● **Quoted passage**:
Content starts
Key highlights of our response
- Architectural innovation vs. training strategy: ACNs introduce a connectivity pattern that fundamentally changes gradient flow, complementing (not competing with) early exit (EE) training strategies
- Empirical validation of the insight: ACN+EE outperforms ResNet+EE, proving that our connection pattern enhances existing methods
- Foundation for future work: Our architecture opens new research directions in hybrid long/short connection patterns for large-scale models
- Training efficiency context: Detailed analysis of training time trade-offs and their relationship to improved generalization
- Transfer learning validation: Additional ImageNet→CIFAR-10 experiments confirming ACNs' representational advantages across domains
Detailed response
Key Insight of our work: The key insight of our work is not about early exit per se, but about how different connectivity patterns affect information flow, compression and ultimately representations during training - an insight that could help improve how large-scale architectures are designed.
Relation to Early Exit (EE) Methods: ACNs are fundamentally different from Early Exit (EE) methods. While EE methods are training strategies that add explicit intermediate losses to existing architectures, ACNs are architectural backbones that achieve similar benefits through implicit design alone. Importantly, ACNs can be combined with EE methods to amplify their effectiveness. Typically EE methods (e.g., see BranchyNet) methods follow a common pattern: (1) they add explicit intermediate losses at multiple layers to improve early feature discriminability, (2) these losses are weighted and combined with the final loss during training, and (3) confidence metrics like entropy are used at inference to decide where each sample should exit. This approach, pioneered by Deep Supervision (https://arxiv.org/abs/1409.5185), requires careful hyperparameter tuning of the loss weights.
ACNs do not have any explicit regularizer in terms of extra intermediate losses or other regularizers, but instead they are trained "naturally," like residual or feedforward networks, and exhibit---through architectural design alone---improved intermediate layer performance (similar to intermediate losses) through implicit layer-wise dynamics.
In Section 7, we show that coupling residual networks with these external intermediate losses requires careful tuning of the loss weights or it can result in potential overfitting (e.g., setting early losses to high weights can "overpush" early layers to achieve good predictions and results in overfitting on the training dataset). In practice, when compared with some recent works on intermediate losses, we showed that ACNs generalize better (as seen from improved transfer learning in the respective section) without requiring any extra hyperparameter tuning but instead relying on implicit architectural regularization.
Nonetheless, ACN’s auto-compression property (pushing information naturally to earlier layers) can be exploited by EE methods and magnify their effect. To empirically show this, we conducted an experiment on MLP-Mixer on CIFAR-10 where we compare:
- a Residual Mixer
- an AC-Mixer
- a Residual Mixer with Branches (discussed below)
- an AC-Mixer with Branches
- a Residual Mixer with common EE head (discussed below)
- an AC-Mixer with common EE head (discussed below)
Content ends
Write out everything in the response on early exit methods from "Relation to Early" down to "the loss weights.", swapping "entropy" for "softmax confidence".

● **Stored data**:
Content starts
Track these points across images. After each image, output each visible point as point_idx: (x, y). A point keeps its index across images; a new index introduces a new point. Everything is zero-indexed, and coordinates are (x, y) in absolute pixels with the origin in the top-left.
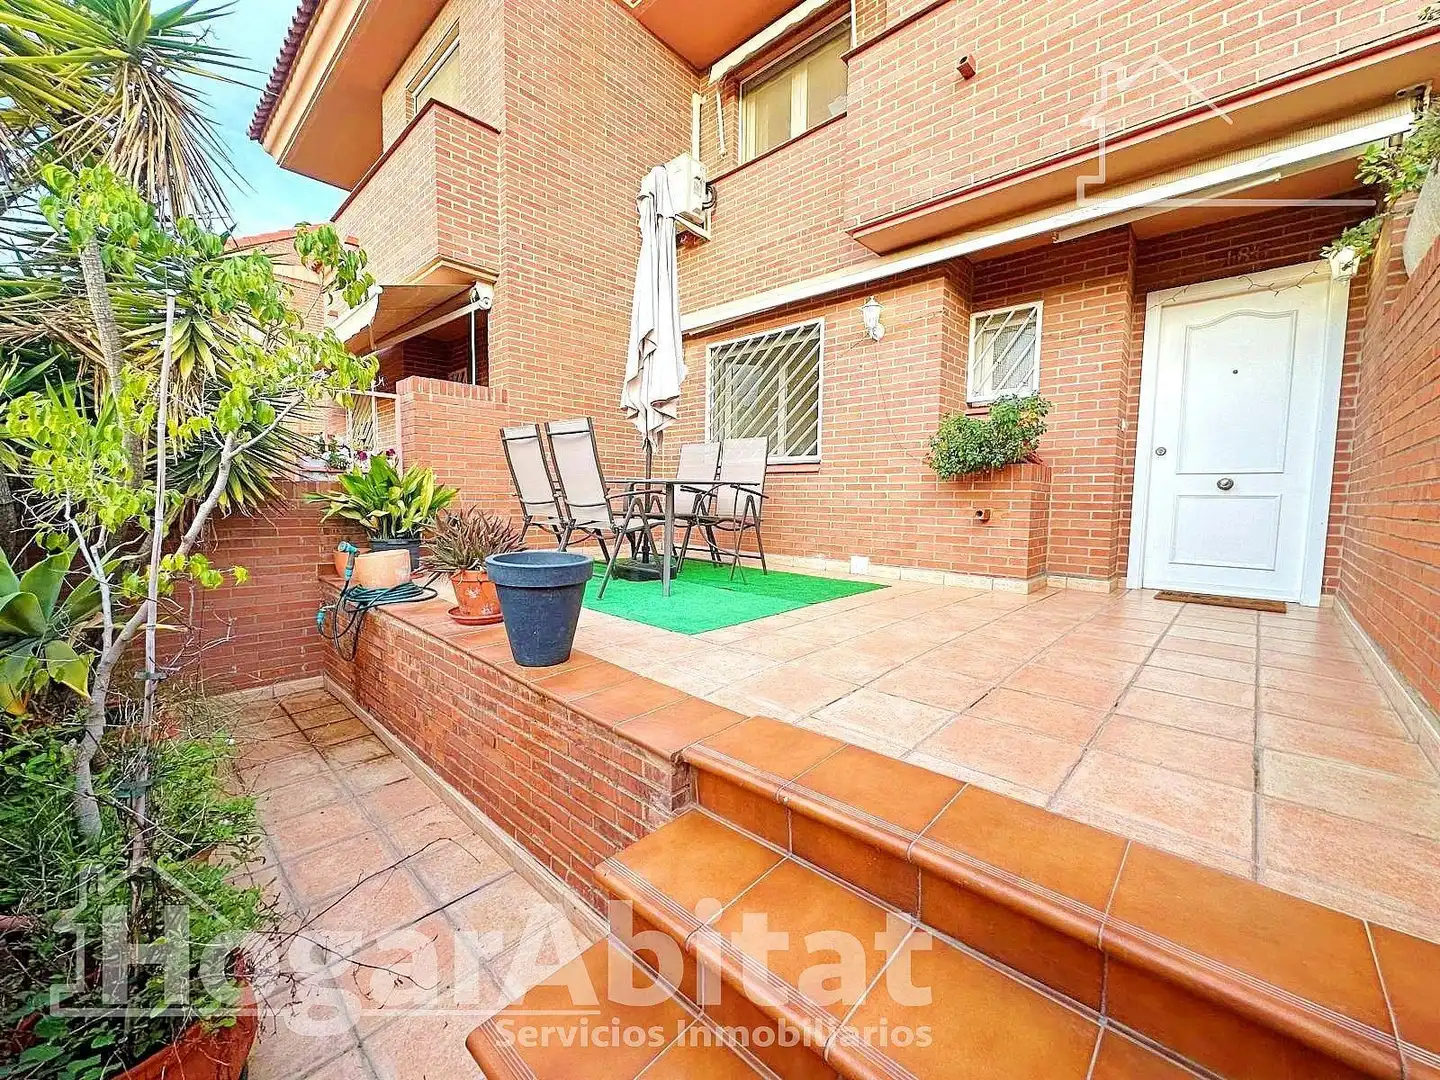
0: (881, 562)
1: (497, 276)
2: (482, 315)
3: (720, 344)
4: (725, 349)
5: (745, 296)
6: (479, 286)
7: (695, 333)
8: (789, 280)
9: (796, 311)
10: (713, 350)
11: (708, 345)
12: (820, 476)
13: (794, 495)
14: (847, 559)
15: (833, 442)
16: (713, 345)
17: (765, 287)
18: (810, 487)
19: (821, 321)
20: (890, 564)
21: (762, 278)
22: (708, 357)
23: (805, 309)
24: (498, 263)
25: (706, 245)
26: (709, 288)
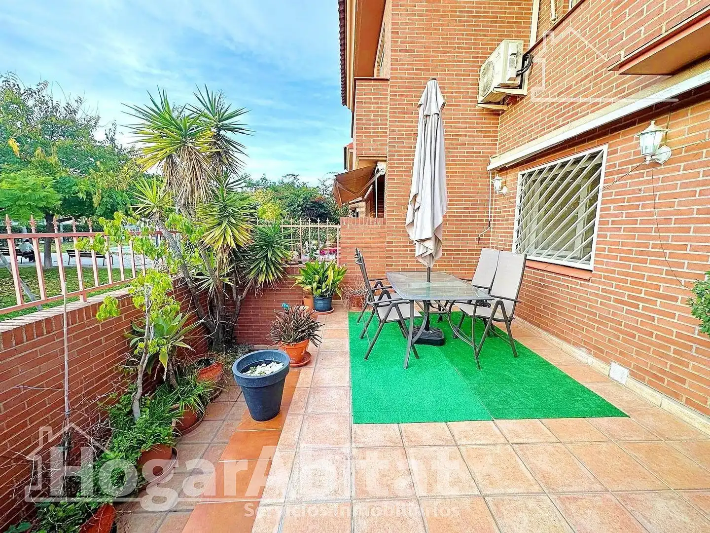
Content ends
● **Worked solution**:
Relation to Early Exit (EE) Methods: ACNs are fundamentally different from Early Exit (EE) methods. While EE methods are training strategies that add explicit intermediate losses to existing architectures, ACNs are architectural backbones that achieve similar benefits through implicit design alone. Importantly, ACNs can be combined with EE methods to amplify their effectiveness. Typically EE methods (e.g., see BranchyNet) methods follow a common pattern: (1) they add explicit intermediate losses at multiple layers to improve early feature discriminability, (2) these losses are weighted and combined with the final loss during training, and (3) confidence metrics like softmax confidence are used at inference to decide where each sample should exit. This approach, pioneered by Deep Supervision (https://arxiv.org/abs/1409.5185), requires careful hyperparameter tuning of the loss weights.